Kendisi büyüdükçe koleksiyonu da büyümüş. Daha sonra tıbba merakı artmış ve tıp tarihine gönlünü kaptıran bir diş hekimi olmuş; ancak pullarını yalnız bırakmamış. Çok sayıda ödül almış, pul kitapları yayınlamış. Bu arada kendisini sürekli yenilemiş, geliştirmiş ve okumaktan hala usanmamış. Ahmet Bey, söyleşimizde pulculuk serüvenini ve başarılarını anlatıyor ve ülkemizin sorunlarından biri olan ‘değer’ konusundan da yakınıyor. Ahmet Doğan Ataman’ın ilginç hikâyesini söyleşimiz anlatsın.

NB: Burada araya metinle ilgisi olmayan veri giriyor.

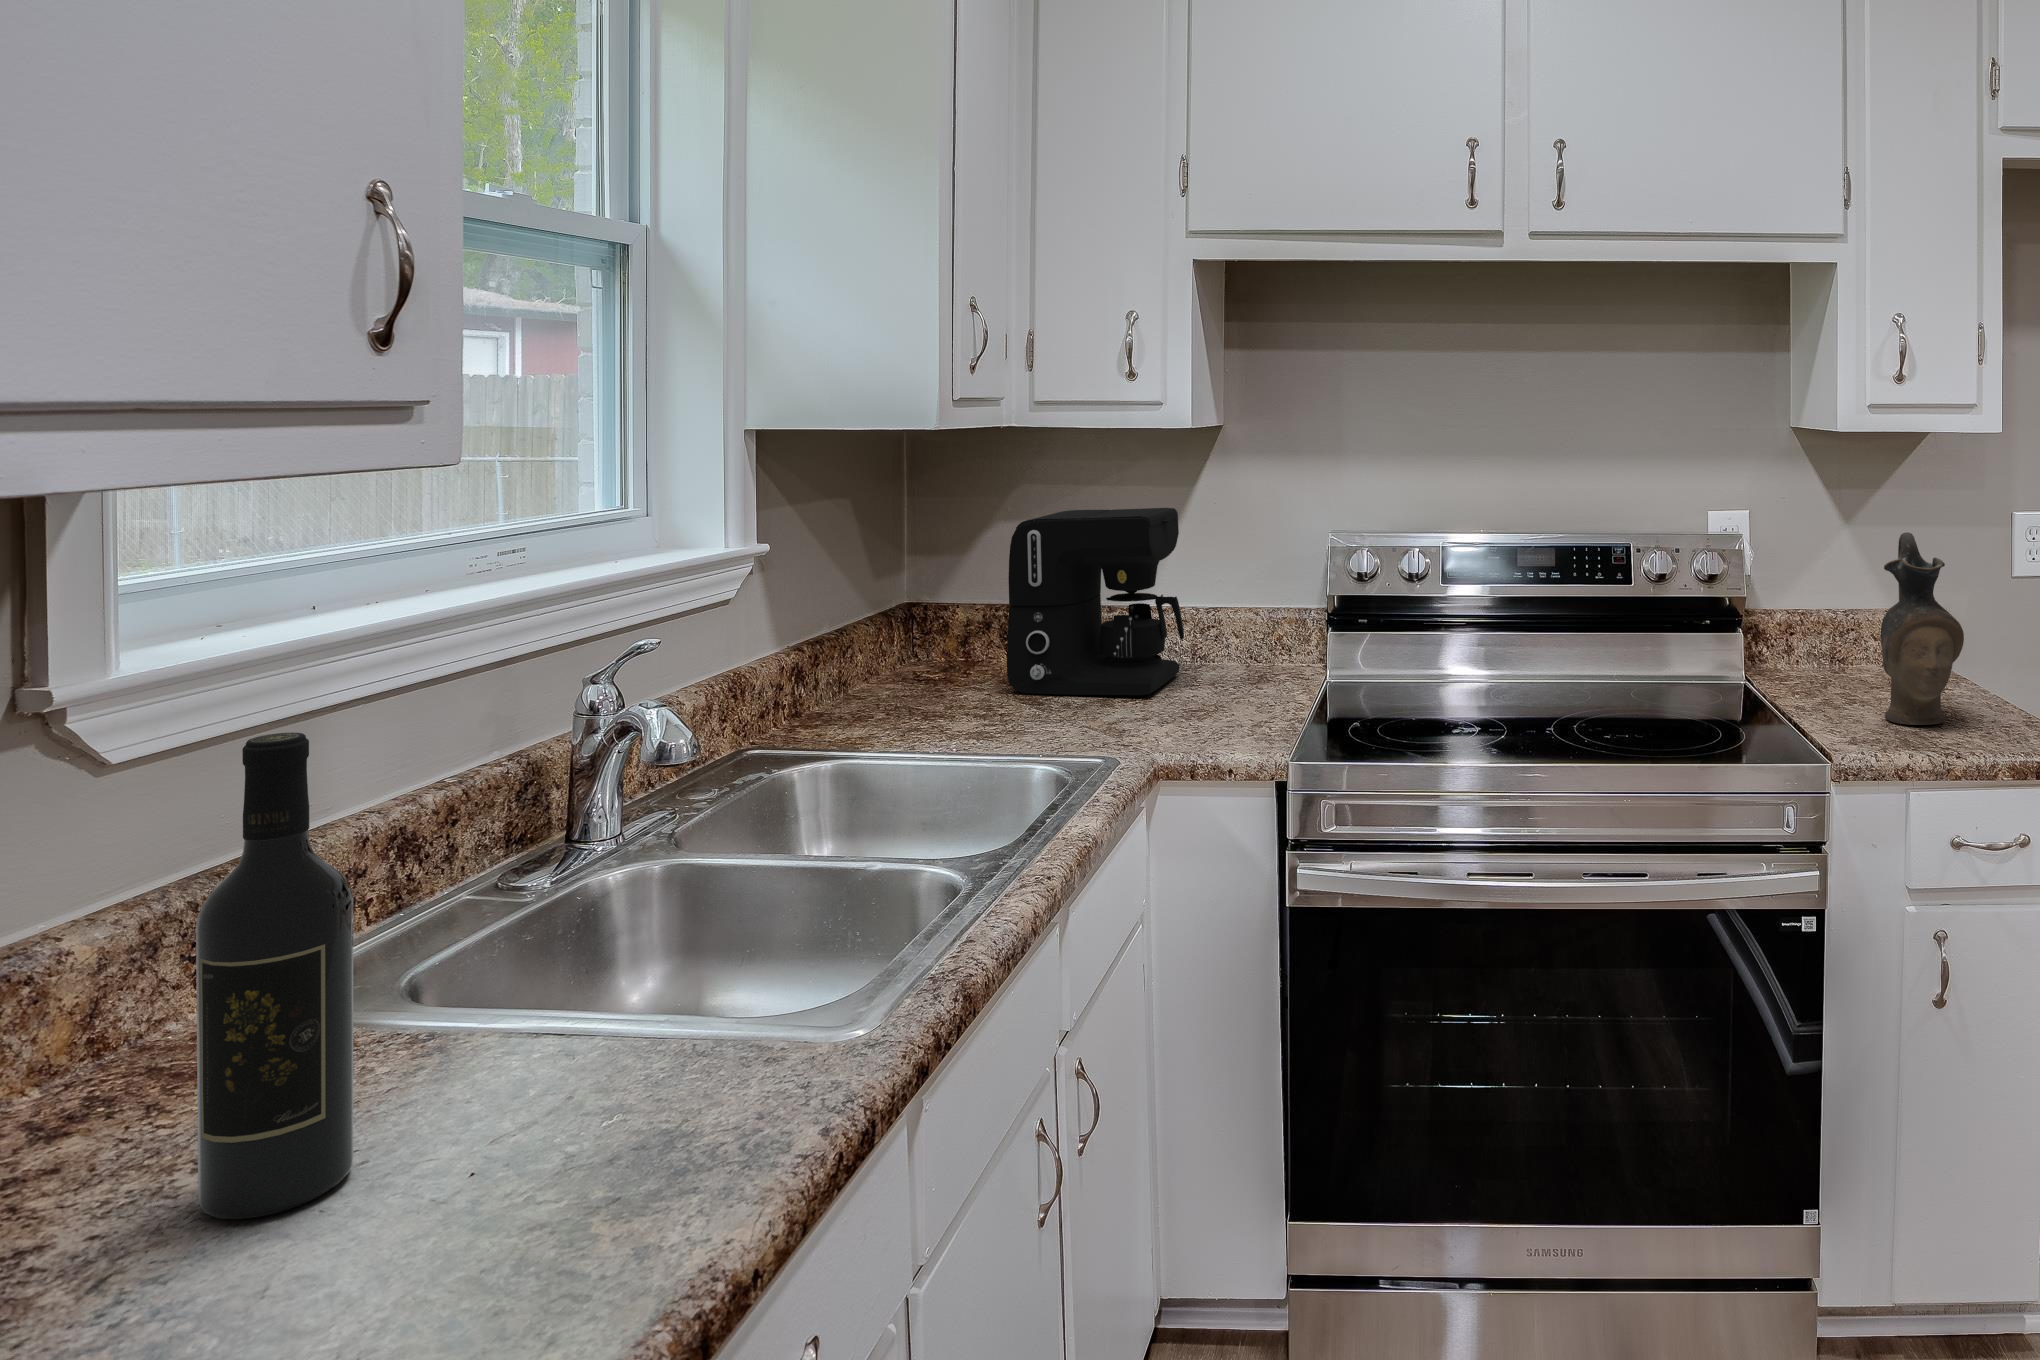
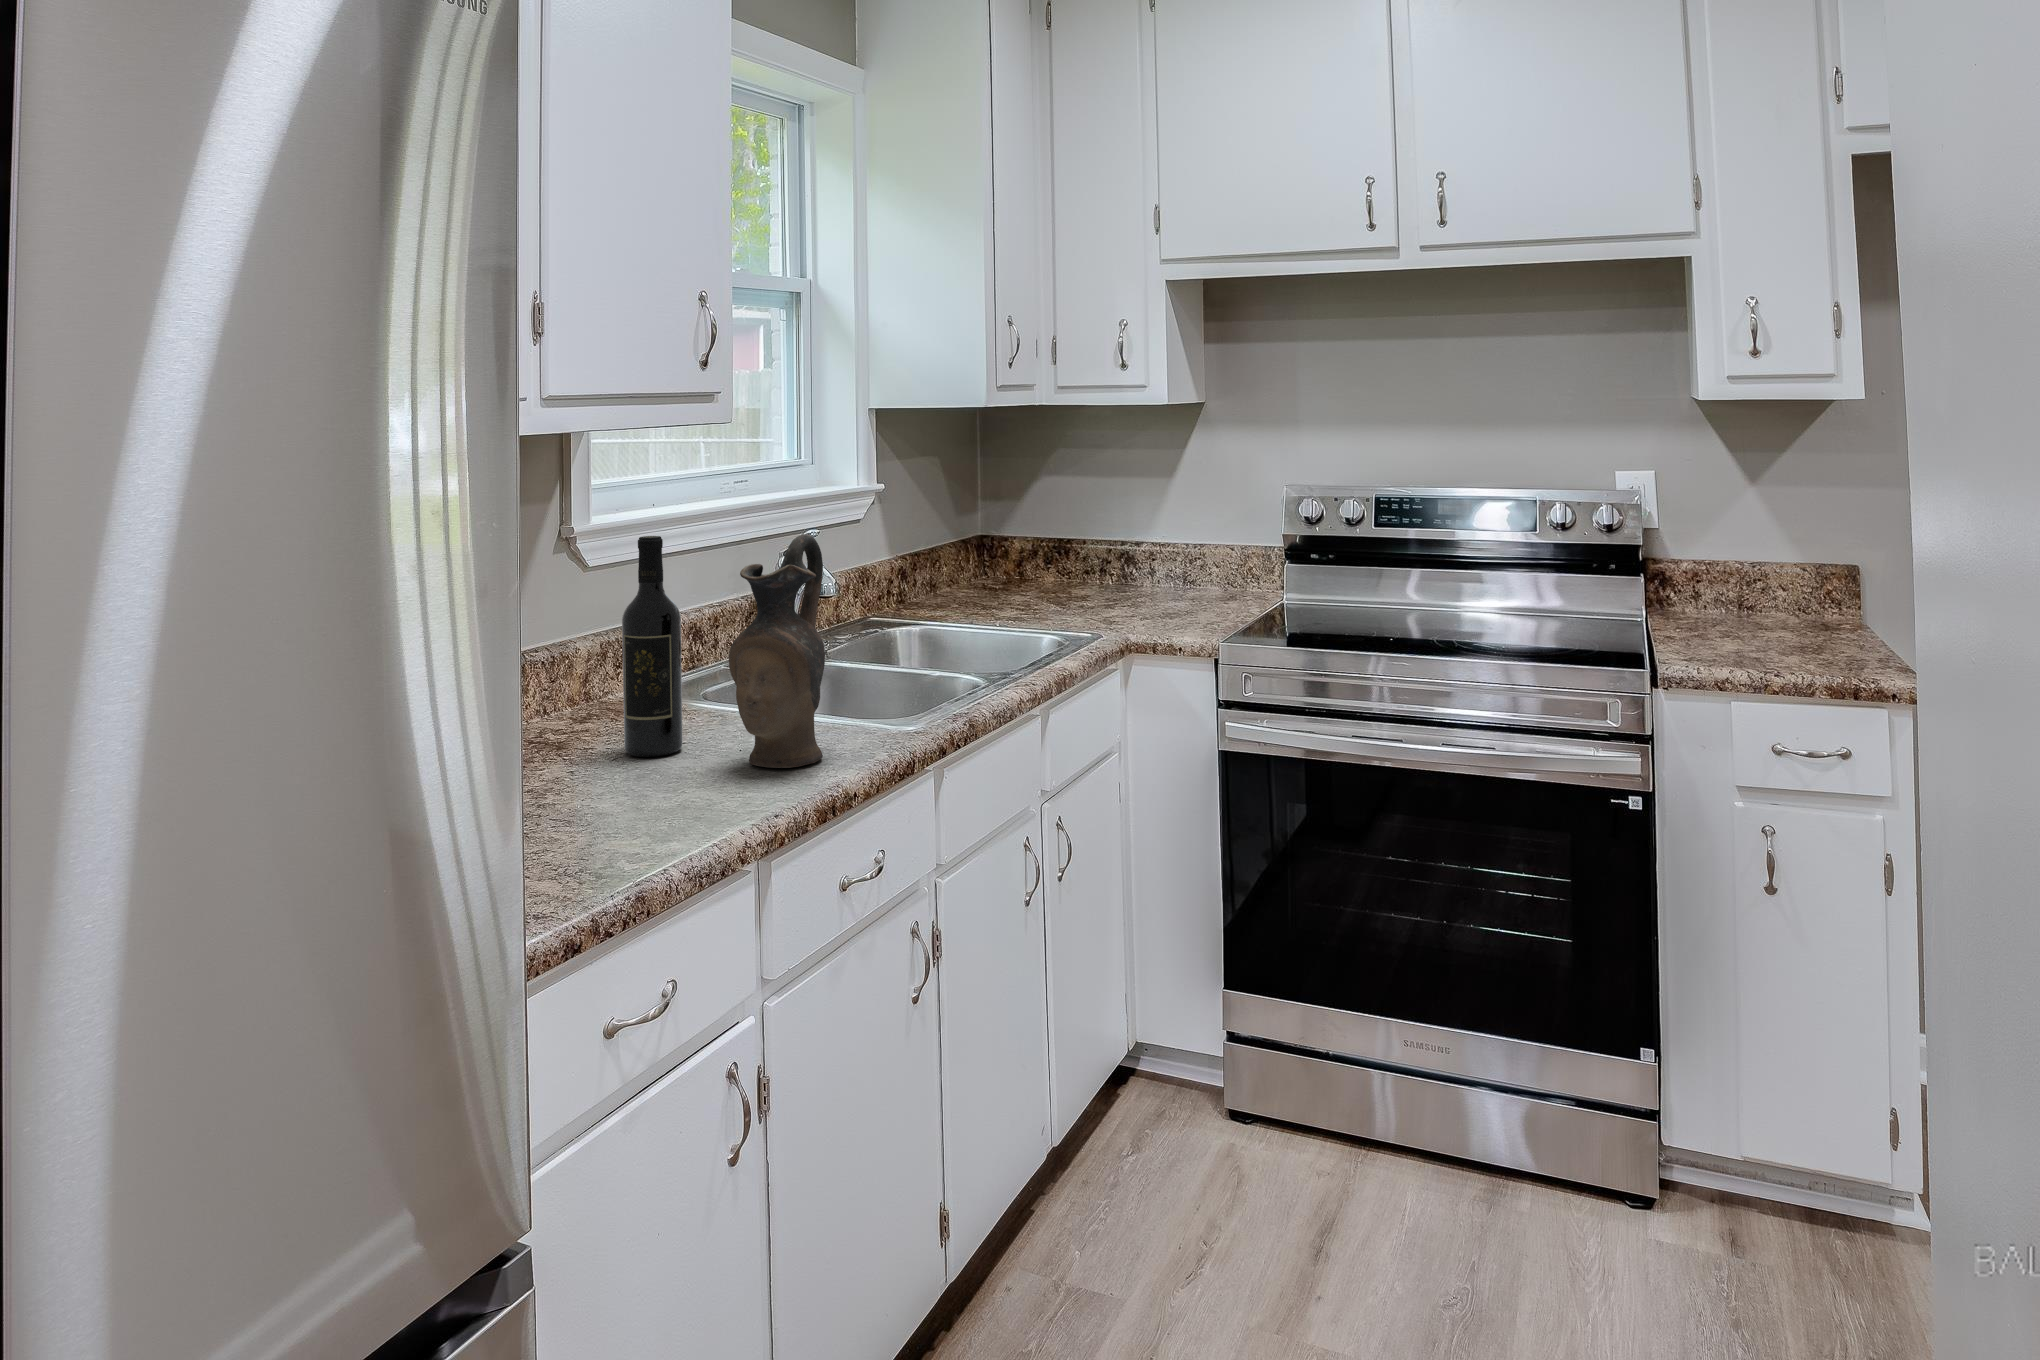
coffee maker: present [1007,508,1184,695] -> none [1043,468,1170,603]
ceramic pitcher: present [1881,532,1964,725] -> present [729,534,825,768]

Nordkapp, Norveç – Kuzey Kutup Dairesi
Doğan Bey, öncelikle sizi tanıyabilir miyiz?
1960’da İstanbul’da doğdum. İlkokulu Şişli 19 Mayıs İlkokulu’nda, ortaokul ve liseyi Özel Sankt Georg Avusturya Erkek Lisesi’nde tamamladım. 1982–1990 yılları arasında Avusturya Viyana Üniversitesi Tıp Fakültesi’nde eğitim gördükten sonra, 2000 yılında Marmara Üniversitesi Diş Hekimliği Fakültesi’nden mezun oldum. Tıp tarihine gönül vermiş biri olarak İstanbul Üniversitesi Cerrahpaşa Tıp Fakültesi Deontoloji ve Tıp Tarihi Bölümü’ne devam ettim. İki seneden beri felsefe eğitimimi sürdürüyorum.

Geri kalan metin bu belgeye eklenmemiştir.